Several years after the war, Mr. Warne’s high school in Batavia, New York held a special ceremony to give him and other classmates who had left to fight in World War II an official certificate of graduation from Batavia High School. Mr. Warne also took some college courses after the war, which were paid for by the G.I. Bill, a bonus/benefit program for former soldiers.

Mr. Warne’s four years of volunteer services ended in January 1947, when he was at the Brooklyn Navy Yard in New York City. In the late 1980’s, Mr. Warne reunited with some of his fellow soldiers in New Jersey. It was the first time many of them had seen each other in 40 years, and they shook a lot of hands and told a lot of old war stories. Since that first gathering, Mr. Warne has gone to several other reunions all over the United States…in places like Houston, Texas, Chattanooga, Tennessee, Norfolk, Virginia, Fort Lauderdale, Florida, San Antonio, Texas, and Cleveland, Ohio.

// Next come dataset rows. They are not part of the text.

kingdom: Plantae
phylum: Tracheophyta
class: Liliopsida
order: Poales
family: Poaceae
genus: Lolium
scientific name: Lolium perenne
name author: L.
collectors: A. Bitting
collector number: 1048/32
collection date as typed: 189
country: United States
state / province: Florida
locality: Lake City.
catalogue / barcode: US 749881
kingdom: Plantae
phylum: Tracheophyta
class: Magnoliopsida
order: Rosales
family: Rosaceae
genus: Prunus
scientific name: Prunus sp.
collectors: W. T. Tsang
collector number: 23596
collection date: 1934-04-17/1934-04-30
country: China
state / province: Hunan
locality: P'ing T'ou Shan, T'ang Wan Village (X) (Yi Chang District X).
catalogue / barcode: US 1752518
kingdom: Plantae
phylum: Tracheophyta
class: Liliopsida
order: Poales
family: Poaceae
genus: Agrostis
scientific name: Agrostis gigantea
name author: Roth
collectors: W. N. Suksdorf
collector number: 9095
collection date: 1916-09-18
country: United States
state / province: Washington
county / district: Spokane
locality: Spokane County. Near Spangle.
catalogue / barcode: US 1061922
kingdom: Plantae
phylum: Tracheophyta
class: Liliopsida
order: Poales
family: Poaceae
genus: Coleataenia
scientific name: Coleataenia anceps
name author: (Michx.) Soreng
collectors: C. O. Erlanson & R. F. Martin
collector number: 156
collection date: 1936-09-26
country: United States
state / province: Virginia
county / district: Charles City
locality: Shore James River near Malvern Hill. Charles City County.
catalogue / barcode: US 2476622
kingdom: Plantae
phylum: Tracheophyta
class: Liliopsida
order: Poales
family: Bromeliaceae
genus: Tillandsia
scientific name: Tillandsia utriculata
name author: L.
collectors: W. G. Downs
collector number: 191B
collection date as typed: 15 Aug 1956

One of Mr. Warne’s most memorable experiences since the end of the war was when he attended the 50th Anniversary of the Invasion of Normandy in France. This was a huge celebration and both he and his wife recall the journey warmly. First, Mr. Warne and his fellow sailors spent a week in England, visiting the places where they had been quartered (housed) and trained. Then they crossed the English Channel and went to Normandy, the site of the incredible D-Day invasion, where they were given special medals. Several important world leaders and politicians were also present at the ceremonies. In both England and France, Mr. Warne and his fellow veterans were treated like heroes.